The microarrays produced in the Cancer Genomics Core Laboratory have the wonderful virtue that every gene of interest is spotted on the array in duplicate. Because of these replications, we can estimate how variable the measurements are. We make scatter plots comparing the first and second member of each pair of replicates. More useful, however, are the Bland-Altman plots we get by rotating those scatter plots by 45 degrees. The latter plots correspond to plotting the difference between the log intensity of the replicates (whose absolute value is an estimate of the standard deviation) as a function of the mean log intensity. We typically see a much wider spread (a "fan" or a "fishtail") at the left end of the plot (low intensity) and much tighter reproducibility at the right end (high intensity). We can fit a smooth curve estimating the typical variability as a function of the mean intensity. In the graphs included here, we have plotted confidence bands at plus and minus four times those smooth curves. Replicates whose difference lies outside these confidence bands are intrinsically less reliable than replicates whose difference lies within the bands.
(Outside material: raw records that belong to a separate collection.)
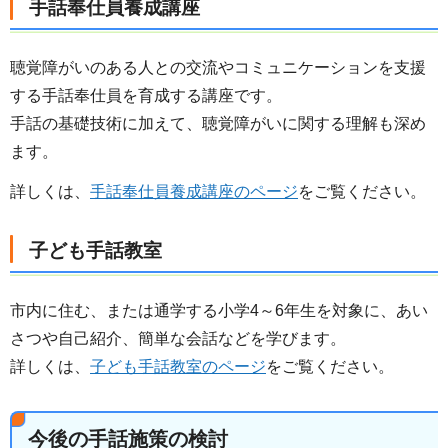
手話奉仕員養成講座
聴覚障がいのある人との交流やコミュニケーションを支援
する手話奉仕員を育成する講座です。
手話の基礎技術に加えて、聴覚障がいに関する理解も深め
ます。
詳しくは、
手話奉仕員養成講座のページ
をご覧ください。
子ども手話教室
市内に住む、または通学する小学4～6年生を対象に、あい
さつや自己紹介、簡単な会話などを学びます。
詳しくは、
子ども手話教室のページ
をご覧ください。
今後の手話施策の検討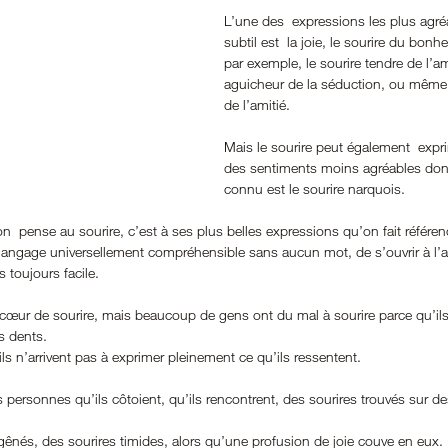
L’une des  expressions les plus agré
subtil est  la joie, le sourire du bonh
par exemple, le sourire tendre de l’am
aguicheur de la séduction, ou même 
de l’amitié.
Mais le sourire peut également  expr
des sentiments moins agréables dont
connu est le sourire narquois.
on  pense au sourire, c’est à ses plus belles expressions qu’on fait référen
langage universellement compréhensible sans aucun mot, de s’ouvrir à l’au
 toujours facile. 
 cœur de sourire, mais beaucoup de gens ont du mal à sourire parce qu’ils
s dents. 
ls n’arrivent pas à exprimer pleinement ce qu’ils ressentent. 
es personnes qu’ils côtoient, qu’ils rencontrent, des sourires trouvés sur d
gênés, des sourires timides, alors qu’une profusion de joie couve en eux.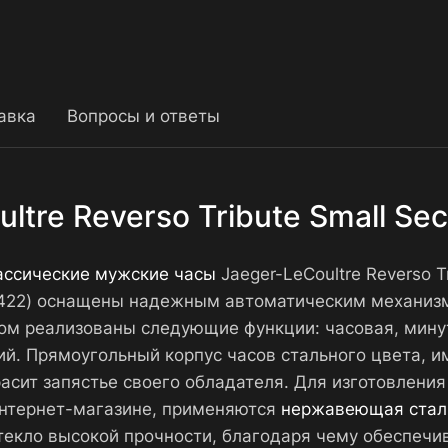
авка
Вопросы и ответы
ltre Reverso Tribute Small Se
ассические мужские часы
Jaeger-LeCoultre Reverso T
-0422) оснащены надежным автоматическим механизм
ом реализованы следующие функции: часовая, минут
й. Прямоугольный корпус часов стального цвета, и
асит запястье своего обладателя. Для изготовления ч
интернет-магазине, применяются
нержавеющая стал
стекло высокой прочности, благодаря чему обеспечи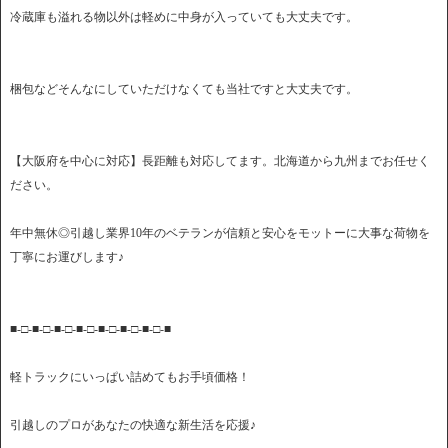
冷蔵庫も溢れる物以外は軽めに中身が入っていても大丈夫です。
梱包などそんなにしていただけなくても当社ですと大丈夫です。
【大阪府を中心に対応】長距離も対応してます。北海道から九州までお任せく
ださい。
年中無休◎引越し業界10年のベテランが信頼と安心をモットーに大事な荷物を
丁寧にお運びします♪
■-□-■-□-■-□-■-□-■-□-■-□-■-□-■
軽トラックにいっぱい詰めてもお手頃価格！
引越しのプロがあなたの快適な新生活を応援♪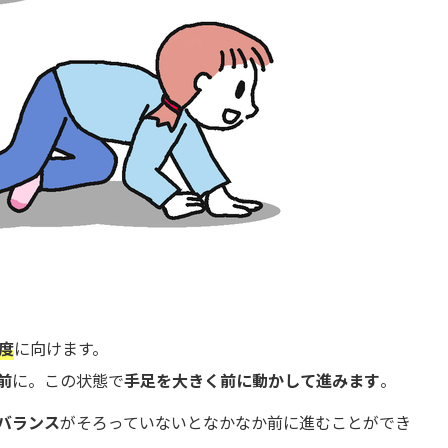
度
に向けます。
前
に。この状態で
手足を大きく前に動かして進みます
。
バランス
がそろっていないとなかなか前に進むことができ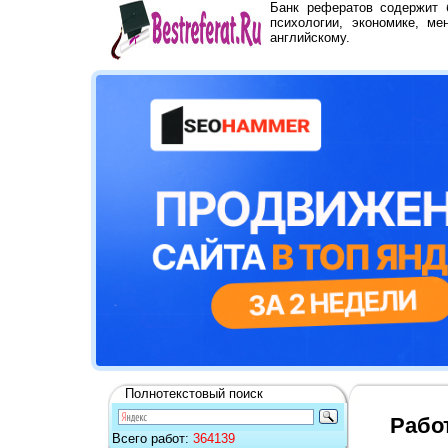
Банк рефератов содержит
психологии, экономике, ме
английскому.
Полнотекстовый поиск
Рабо
Всего работ:
364139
Note that we do not discard these poor replicates from our analysis; we simply compute a value that tells us how much more variable they are than the typical replicate, so we can decide later on whether or not we want to trust them.
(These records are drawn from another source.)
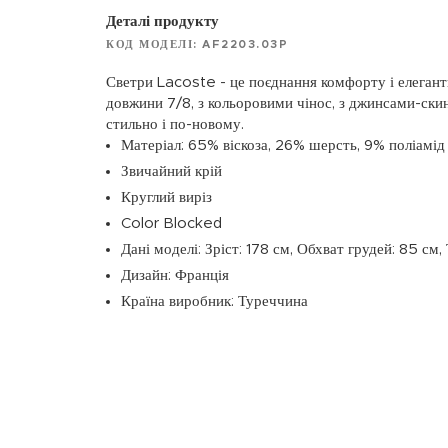
Деталі продукту
КОД МОДЕЛІ: AF2203.03P
Светри Lacoste - це поєднання комфорту і елегант
довжини 7/8, з кольоровими чінос, з джинсами-скин
стильно і по-новому.
Матеріал: 65% віскоза, 26% шерсть, 9% поліамід
Звичайний крій
Круглий виріз
Color Blocked
Дані моделі: Зріст: 178 см, Обхват грудей: 85 см,
Дизайн: Франція
Країна виробник: Туреччина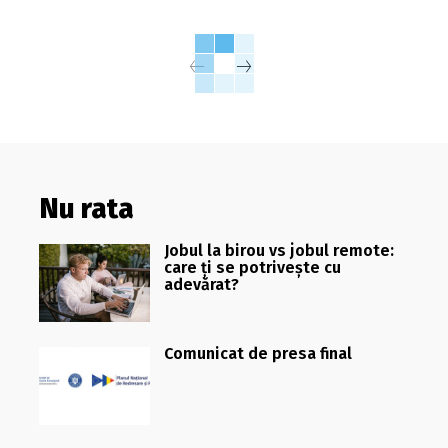
Nu rata
Jobul la birou vs jobul remote:
care ți se potrivește cu
adevărat?
Comunicat de presa final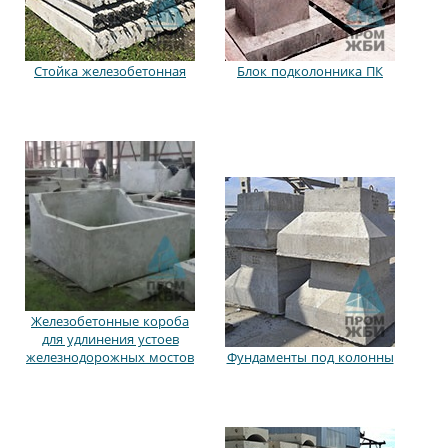
Стойка железобетонная
Блок подколонника ПК
Железобетонные короба
для удлинения устоев
железнодорожных мостов
Фундаменты под колонны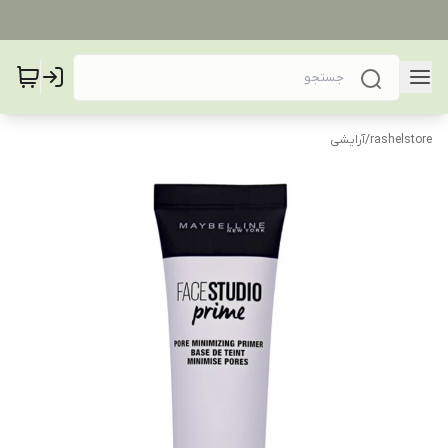
rashelstore
/
آرایشی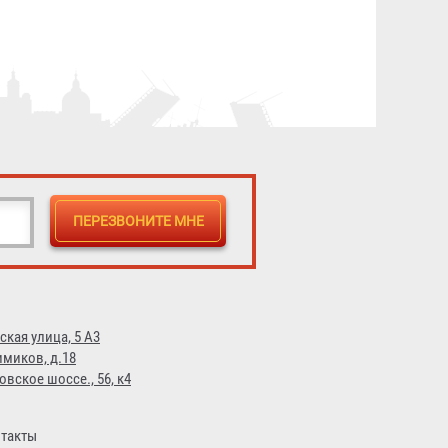
Рукав пожарный "Премиум"
РПМ(В)-40-1,6-И-УХЛ1
3 043 ₽
ская улица, 5 А3
имиков, д.18
овское шоссе., 56, к4
такты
Now that we have estimated the variability within a channel by looking at the replicate spots, we are ready to compare the two channels. The smooth curves that estimate the within-channel standard deviation are pooled to produce a single curve estimating the standard deviation (sigma) across the entire array. Using this estimate, we can compute "smooth t-statistics" by looking at
tscore = (log(B) - log(A)) / sigma
for each replicated gene. We then choose some kind of significance level, and select the genes whose t-scores exceed this level as the ones that are differentially expressed.
We can display the results graphically in two ways. First, we can simply make a scatter plot of one channel against the other, highlighting the genes that are differentially expressed. Given the way the results are obtained, however, it makes more sense to again rotate the axes by 45 degrees. This rotation corresponds to plotting the log ratio as a function of the mean log intensity. We can include significance bands on this plot, which correspond to plotting a multiple of the pooled smooth curves, where the multiple used is the chosen significance cutoff. In the example below, we have picked out all genes with t-score greater than 3.
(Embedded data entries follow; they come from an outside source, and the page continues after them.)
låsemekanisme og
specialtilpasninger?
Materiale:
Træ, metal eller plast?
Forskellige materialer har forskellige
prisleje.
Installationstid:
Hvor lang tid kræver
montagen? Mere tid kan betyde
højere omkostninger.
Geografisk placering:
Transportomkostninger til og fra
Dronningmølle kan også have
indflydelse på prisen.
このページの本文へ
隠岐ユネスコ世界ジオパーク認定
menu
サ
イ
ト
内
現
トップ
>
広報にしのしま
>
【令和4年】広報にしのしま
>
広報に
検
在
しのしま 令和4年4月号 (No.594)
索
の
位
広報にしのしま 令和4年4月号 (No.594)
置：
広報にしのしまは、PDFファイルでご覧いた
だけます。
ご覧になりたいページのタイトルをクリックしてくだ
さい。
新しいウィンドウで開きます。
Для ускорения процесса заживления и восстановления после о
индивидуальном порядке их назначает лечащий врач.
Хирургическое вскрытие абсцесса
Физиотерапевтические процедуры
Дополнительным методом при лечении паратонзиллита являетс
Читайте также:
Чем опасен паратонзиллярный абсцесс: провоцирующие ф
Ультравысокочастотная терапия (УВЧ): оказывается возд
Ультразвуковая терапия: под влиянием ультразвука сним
We usually produce a final set of pictures to decide how much we believe the results. We produce a histogram of all the t-scores arising from the genes on the microarray. This should look like a t-distribution (of all things), which is rather like a normal distribution with heavier tails. We also produce a normal probability plot (also called a qq-plot) to see that the extreme t-scores really do deviate from the sort of straight line one would expect from pure chance. We plot the t-scores as a function of the log intensity. Finally, we produce a plot.